This project aims to convert unstructured assay protocol descriptions into a high-quality FAIR data set, and create standards for this information.
Why is this important?
This project has the potential to:
- Revolutionize biotech R&D by standardizing research methods and improving the reproducibility of experiments.
- Increase efficiency for bench scientists: reduce assay search, planning, and set-up time, allow to skip experiments known to have failed in the public domain
- Increase efficiency for data scientists: will help with harmonizing and merging datasets, cleansing data for analytics, informatics, ML, and AI applications
- Support precompetitive collaborations, including a growing number of data science-focused initiatives that benefit from interoperable scientific data
- Decrease the costs of internal curation efforts of bioassays
- Potentially simplify the preparation of regulatory submissions
- For assay kit vendors and CROs, a way to market products by having references to them in major public databanks like ChEMBL and PubChem
- For scientific publishing organizations, potentially increase the quality of publications provided that the authors use the common assay annotation standard and deposit their methods into a public data bank prior to or simultaneously with publications. Possible reduction of workload of peer reviewers and editors
- For funders of research, increase the value of the science that was funded
What will the project achieve?
The project will enable:
- Costs to be shared for converting published (unstructured) biological assay descriptions into high-accuracy machine-readable FAIR data objects described by a community-defined data model tailored to address current and future essential business questions
- The data model to be FAIR and based on public ontologies such as the BioAssay Ontology
- The data model to be developed in a community-wide collaborative way and to eventually be promoted to the industry standard for the publication of assay metadata
- The generated FAIR data to be made available to the public after a period of exclusivity for partnering organizations
How will the project do this?
A number of common issues will be addressed by this project:
- There are currently >1.4 million biological assay protocols contained in research publications.
- The biological assay is a popular data type for post-hoc data mining. Most of these published data and metadata are not in a form suitable for automated mining. They are partially annotated in e.g., ChEMBL and PubChem, but the volume, depth, and quality of these annotations are inadequate for addressing many current and future business questions.
- Significant labor efforts (estimated between 4 and 12 weeks per assay) are spent in research organizations to select, set up, and validate biological assays. Some of these efforts fail completely and lead to waste that could have been avoided had the assay selection and set-up processes been more efficient.
- Manual curation of bioassay data and metadata is done for smaller datasets and systems. Fully automated curation via NLP and auto-classification is not accurate enough.
- About half of the organizations surveyed by the Pistoia Alliance in 2019 already engage in the conversion of unstructured assay protocols into machine-readable form. This is a high-cost process that also leads to duplication of effort across organizations.
- Every year new assay protocols are developed and published. At the same time, some assay protocols become obsolete either due to technology development or because of the organizations that create and maintain them go out of business. These factors contribute to difficulties with the interpretation and reproducibility of historically performed assays.

[Items listed in a dataset]

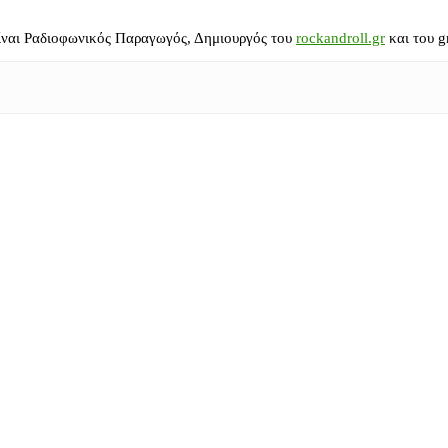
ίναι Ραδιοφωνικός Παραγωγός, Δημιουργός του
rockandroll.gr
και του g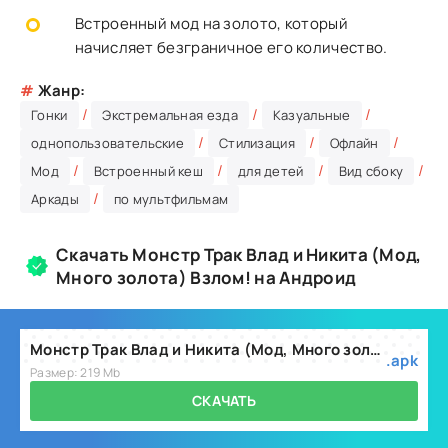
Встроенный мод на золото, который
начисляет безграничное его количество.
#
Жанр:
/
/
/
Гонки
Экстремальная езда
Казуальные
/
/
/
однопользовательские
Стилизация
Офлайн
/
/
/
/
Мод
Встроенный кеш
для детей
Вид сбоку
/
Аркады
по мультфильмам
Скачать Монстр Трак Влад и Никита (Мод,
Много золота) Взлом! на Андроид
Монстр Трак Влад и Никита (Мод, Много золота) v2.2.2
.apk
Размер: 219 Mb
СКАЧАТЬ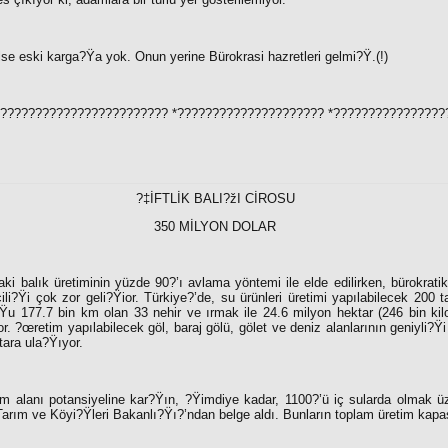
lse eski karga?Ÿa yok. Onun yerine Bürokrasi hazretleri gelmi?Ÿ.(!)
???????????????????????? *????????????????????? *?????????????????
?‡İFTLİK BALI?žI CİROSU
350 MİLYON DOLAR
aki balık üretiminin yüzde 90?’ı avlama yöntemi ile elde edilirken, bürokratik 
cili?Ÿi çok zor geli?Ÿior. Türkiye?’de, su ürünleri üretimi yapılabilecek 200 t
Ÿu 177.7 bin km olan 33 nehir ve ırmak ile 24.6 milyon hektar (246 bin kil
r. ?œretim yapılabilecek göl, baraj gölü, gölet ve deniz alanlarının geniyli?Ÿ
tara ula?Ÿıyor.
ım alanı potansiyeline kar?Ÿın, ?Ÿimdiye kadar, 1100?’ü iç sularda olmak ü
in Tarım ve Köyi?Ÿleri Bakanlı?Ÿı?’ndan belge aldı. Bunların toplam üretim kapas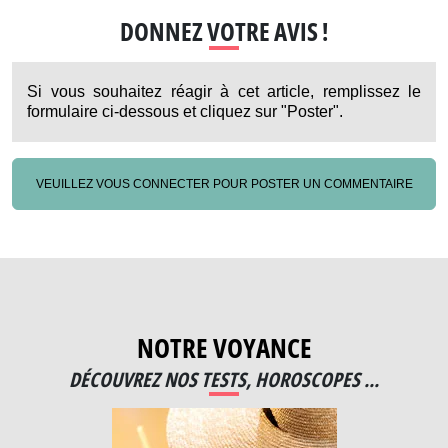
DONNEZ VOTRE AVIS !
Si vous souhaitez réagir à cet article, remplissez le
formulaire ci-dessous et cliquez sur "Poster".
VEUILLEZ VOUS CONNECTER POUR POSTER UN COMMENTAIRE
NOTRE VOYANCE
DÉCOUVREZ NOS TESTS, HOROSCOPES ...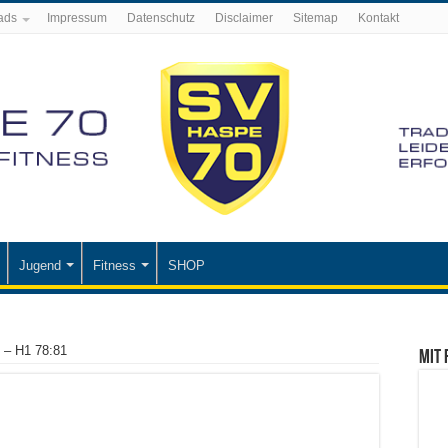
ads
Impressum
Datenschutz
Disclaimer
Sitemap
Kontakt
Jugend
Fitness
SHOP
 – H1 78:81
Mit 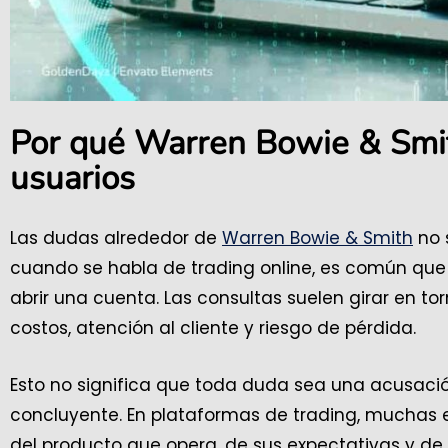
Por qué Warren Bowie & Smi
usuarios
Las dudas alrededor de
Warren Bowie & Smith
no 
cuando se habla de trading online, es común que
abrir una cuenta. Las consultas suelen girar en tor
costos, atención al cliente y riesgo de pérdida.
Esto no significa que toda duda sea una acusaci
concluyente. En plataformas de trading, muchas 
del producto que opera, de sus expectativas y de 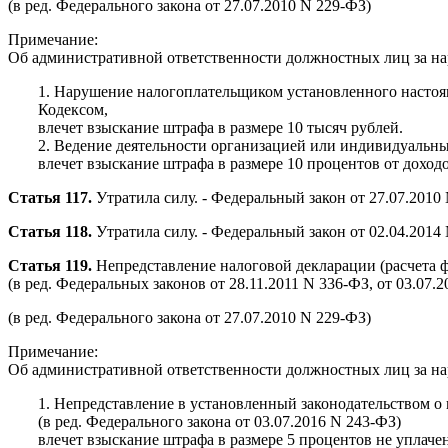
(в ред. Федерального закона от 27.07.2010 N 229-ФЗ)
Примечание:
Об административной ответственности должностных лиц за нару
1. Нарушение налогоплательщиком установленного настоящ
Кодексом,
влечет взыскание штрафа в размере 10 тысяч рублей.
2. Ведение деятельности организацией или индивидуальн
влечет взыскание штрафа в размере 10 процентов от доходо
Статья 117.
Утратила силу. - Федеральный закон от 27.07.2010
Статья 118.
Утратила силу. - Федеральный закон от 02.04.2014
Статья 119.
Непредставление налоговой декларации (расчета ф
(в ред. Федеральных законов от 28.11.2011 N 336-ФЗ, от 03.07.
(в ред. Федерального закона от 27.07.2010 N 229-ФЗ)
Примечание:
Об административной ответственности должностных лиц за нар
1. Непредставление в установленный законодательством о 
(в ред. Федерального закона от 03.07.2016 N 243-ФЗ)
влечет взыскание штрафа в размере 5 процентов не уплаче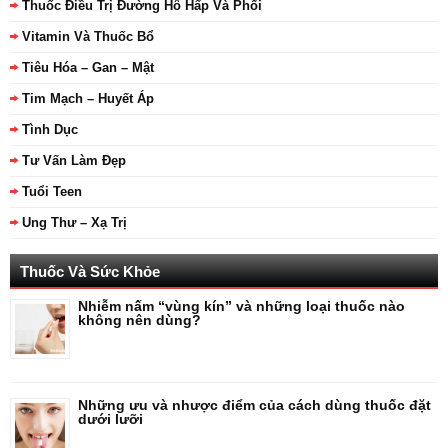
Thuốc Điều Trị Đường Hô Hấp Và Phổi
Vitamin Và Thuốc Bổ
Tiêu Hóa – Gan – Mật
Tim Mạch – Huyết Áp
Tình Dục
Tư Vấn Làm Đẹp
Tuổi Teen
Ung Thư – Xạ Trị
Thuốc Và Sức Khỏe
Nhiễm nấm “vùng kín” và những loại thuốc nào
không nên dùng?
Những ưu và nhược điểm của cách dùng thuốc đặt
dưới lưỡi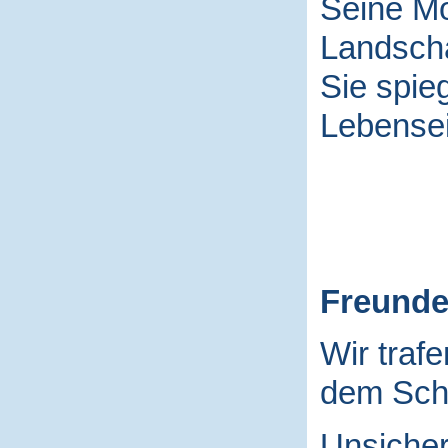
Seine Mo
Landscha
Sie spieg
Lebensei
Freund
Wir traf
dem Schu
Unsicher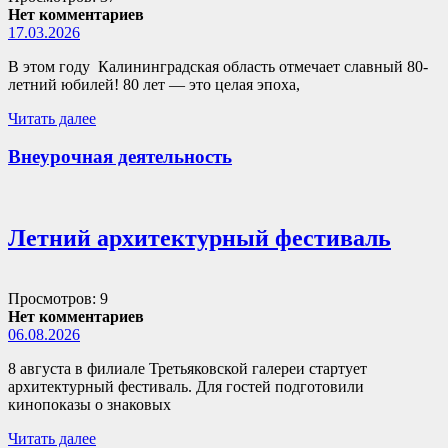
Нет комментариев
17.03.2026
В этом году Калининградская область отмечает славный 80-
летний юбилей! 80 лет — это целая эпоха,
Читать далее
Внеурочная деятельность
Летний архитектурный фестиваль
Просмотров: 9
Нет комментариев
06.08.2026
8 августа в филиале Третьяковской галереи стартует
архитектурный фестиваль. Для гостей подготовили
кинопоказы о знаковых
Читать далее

--- What you will do ---
A. Restate the portion of the assay project description that begins at the words "- The biological" and stops after "future business questions.", renaming "automated mining" as "computational mining".
B. Answer these questions from the assay project description:
(i) How many biological assay protocols are currently contained in research publications?
(ii) How much labor is estimated to be spent per assay to select, set up, and validate biological assays?
(iii) Which organization conducted the 2019 survey, and what share of surveyed organizations already convert unstructured assay protocols into machine-readable form?
C. List every section heading in the assay project description that is phrased as a question.
Use only the assay project description as your source.

--- Outputs in order ---
A.
- The biological assay is a popular data type for post-hoc data mining. Most of these published data and metadata are not in a form suitable for computational mining. They are partially annotated in e.g., ChEMBL and PubChem, but the volume, depth, and quality of these annotations are inadequate for addressing many current and future business questions.

B.
(i) More than 1.4 million.
(ii) Between 4 and 12 weeks per assay.
(iii) The Pistoia Alliance; about half of the surveyed organizations.

C.
Why is this important?
What will the project achieve?
How will the project do this?